During the surgical procedure, we opted for debranching of the supra-aortic vessels and not using the simple, or frozen elephant trunk technique, due to familiarity with this technique and the presence of bovine arch that facilitated this management. Likewise, and because the graft stents would cover a very extensive length, we decided to revascularize the left subclavian artery and use CRF drainage to prevent medullary ischemia.

The clinical case presented aneurysmatic disease of the aorta, which involved all the thoracic aorta and a segment of the subdiaphragmatic proximal aorta, shows the successful treatment by a combined or “hybrid” procedure in two stages (surgical and endovascular). This type of approach allows tackling the comprehensive treatment of a pathology of the aorta that is so extensive, with better prognostic prospects, when considering morbi-mortality, in comparison with the surgical treatment in one or two treatments as single option.

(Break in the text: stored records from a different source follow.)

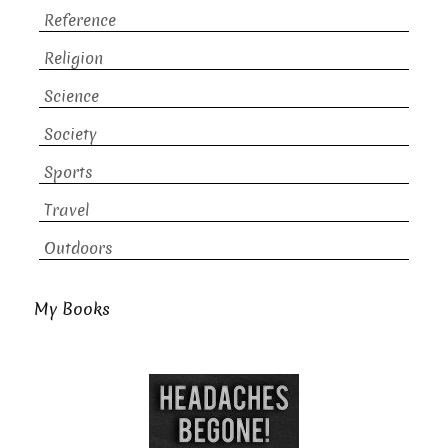
Reference
Religion
Science
Society
Sports
Travel
Outdoors
My Books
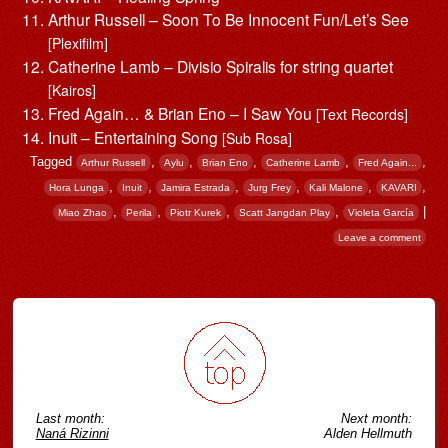
Arthur Russell – Soon To Be Innocent Fun/Let’s See
[Plexifilm]
Catherine Lamb – Divisio Spiralis for string quartet
[Kairos]
Fred Again… & Brian Eno – I Saw You
[Text Records]
Inuit – Entertaining Song
[Sub Rosa]
Tagged
,
,
,
,
,
Arthur Russell
Aylu
Brian Eno
Catherine Lamb
Fred Again...
,
,
,
,
,
,
Hora Lunga
Inuit
Jamira Estrada
Jurg Frey
Kali Malone
KAVARI
,
,
,
,
|
Miao Zhao
Perila
Piotr Kurek
Scatt Jangdan Play
Violeta García
Leave a comment
Post navigation
Last month:
Next month:
Naná Rizinni
Alden Hellmuth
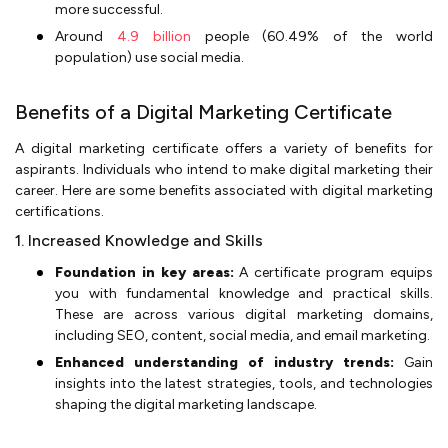
more successful.
Around
4.9 billion
people (60.49% of the world
population) use social media.
Benefits of a Digital Marketing Certificate
A digital marketing certificate offers a variety of benefits for
aspirants. Individuals who intend to make digital marketing their
career. Here are some benefits associated with digital marketing
certifications.
1. Increased Knowledge and Skills
Foundation in key areas:
A certificate program equips
you with fundamental knowledge and practical skills.
These are across various digital marketing domains,
including SEO, content, social media, and email marketing.
Enhanced understanding of industry trends:
Gain
insights into the latest strategies, tools, and technologies
shaping the digital marketing landscape.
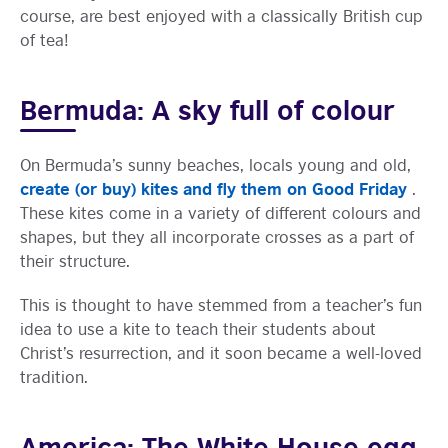
course, are best enjoyed with a classically British cup
of tea!
Bermuda: A sky full of colour
On Bermuda’s sunny beaches, locals young and old,
create (or buy) kites and fly them on Good Friday
.
These kites come in a variety of different colours and
shapes, but they all incorporate crosses as a part of
their structure.
This is thought to have stemmed from a teacher’s fun
idea to use a kite to teach their students about
Christ’s resurrection, and it soon became a well-loved
tradition.
America: The White House egg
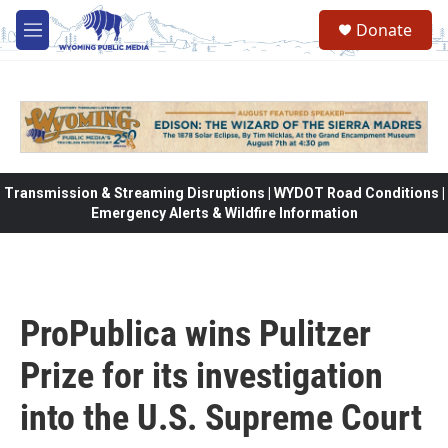
Skip to main content
Donate
M
e
n
u
Transmission & Streaming Disruptions | WYDOT Road Conditions |
Emergency Alerts & Wildfire Information
ProPublica wins Pulitzer
Prize for its investigation
into the U.S. Supreme Court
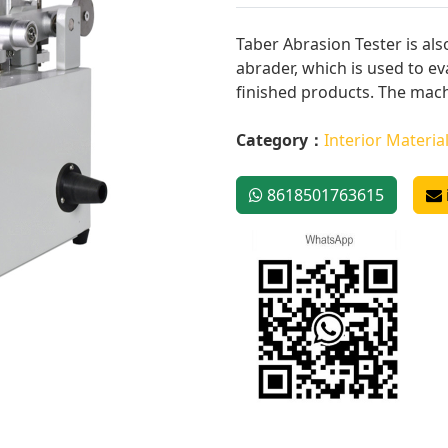
Taber Abrasion Tester is als
abrader, which is used to ev
finished products. The mach
Category：
Interior Materia
8618501763615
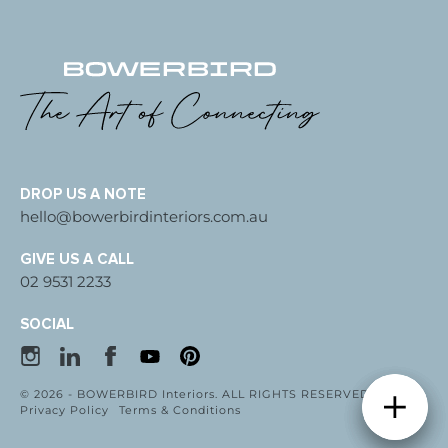
DROP US A NOTE
hello@bowerbirdinteriors.com.au
GIVE US A CALL
02 9531 2233
SOCIAL
© 2026 - BOWERBIRD Interiors. ALL RIGHTS RESERVED
Privacy Policy
Terms & Conditions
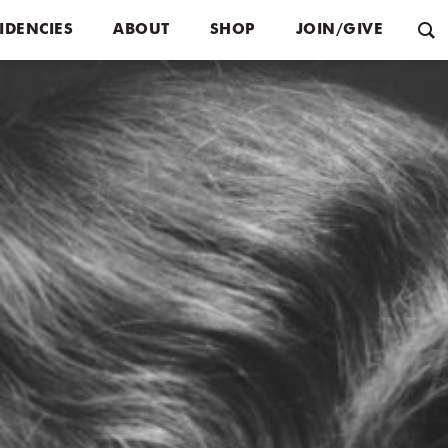
IDENCIES
ABOUT
SHOP
JOIN/GIVE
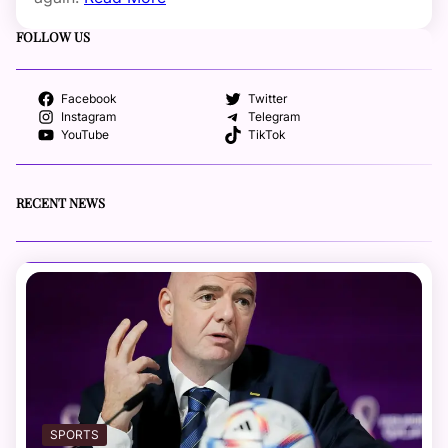
FOLLOW US
Facebook
Twitter
Instagram
Telegram
YouTube
TikTok
RECENT NEWS
SPORTS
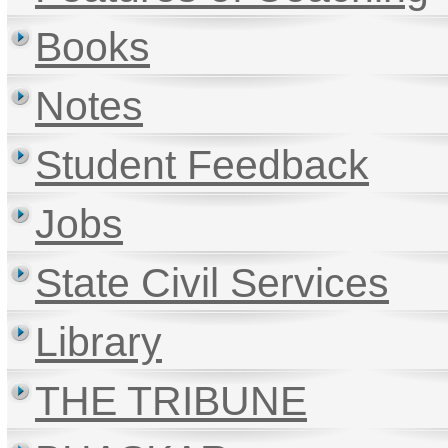
Books
Notes
Student Feedback
Jobs
State Civil Services
Library
THE TRIBUNE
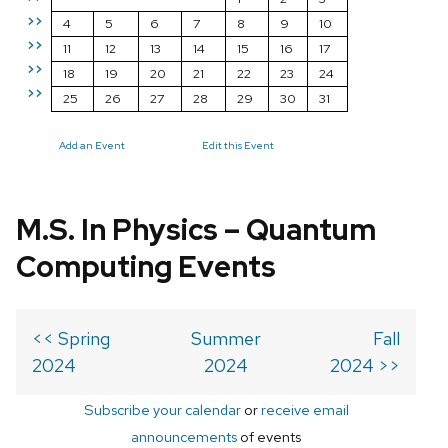
>>
4
5
6
7
8
9
10
>>
11
12
13
14
15
16
17
>>
18
19
20
21
22
23
24
>>
25
26
27
28
29
30
31
Add an Event
Edit this Event
M.S. In Physics – Quantum
Computing Events
<< Spring
Summer
Fall
2024
2024
2024 >>
Subscribe your calendar
or
receive email
announcements
of events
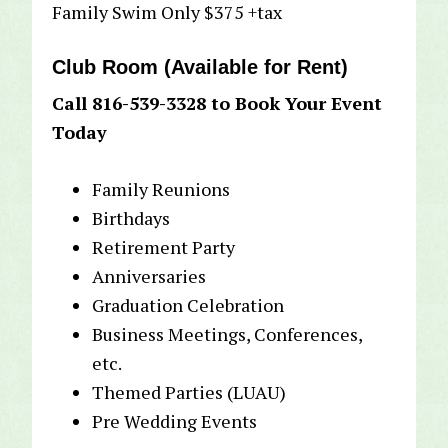
Family Swim Only $375 +tax
Club Room (Available for Rent)
Call 816-539-3328 to Book Your Event
Today
Family Reunions
Birthdays
Retirement Party
Anniversaries
Graduation Celebration
Business Meetings, Conferences,
etc.
Themed Parties (LUAU)
Pre Wedding Events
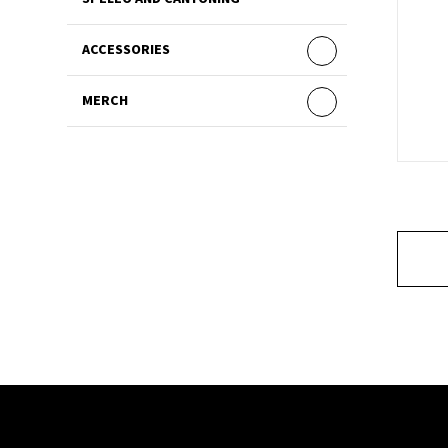
ACCESSORIES
MERCH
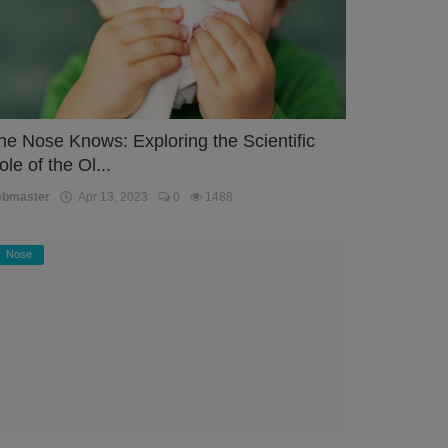
he Nose Knows: Exploring the Scientific
ole of the Ol...
ebmaster
Apr 13, 2023
0
1488
Nose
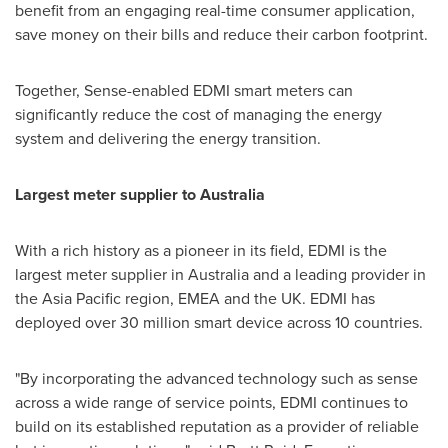
benefit from an engaging real-time consumer application,
save money on their bills and reduce their carbon footprint.
Together, Sense-enabled EDMI smart meters can
significantly reduce the cost of managing the energy
system and delivering the energy transition.
Largest meter supplier to
Australia
With a rich history as a pioneer in its field, EDMI is the
largest meter supplier in
Australia
and a leading provider in
the
Asia Pacific
region, EMEA and the UK. EDMI has
deployed over 30 million smart device across 10 countries.
"By incorporating the advanced technology such as sense
across a wide range of service points, EDMI continues to
build on its established reputation as a provider of reliable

The favorable evolution of the patient supported in this case, the decision adopted by our team for her treatment.



  1. Wong CH, Wyatt MG, Jackson R, et al. A dual strategic approach to mega-aortic aneurysms. Eur J Cardiothorac Surg 2001; 19: 528-530.
  2. Borst HG, Frank G, Schaps D. Treatment of extensive aortic aneurysms by a new multiple-stage approach. J Thorac Cardiovasc Surg 1988; 95: 11-13.
  3. Coselli JS, Le Maire SA, Miller III CC, et al. Mortality and paraplegia after thoracoabdominal aortic aneurysm repair: a risk factor analysis. Ann Thorac Surg 2000; 69: 409-414.
  4. Alí A, Estrera AL, Porat EE, et al. The hybrid elephant trunk procedure: a single-stage repair of an ascending, arch and descending thoracic aortic aneurysm. J Vascular Surg 2006; 44: 404-407.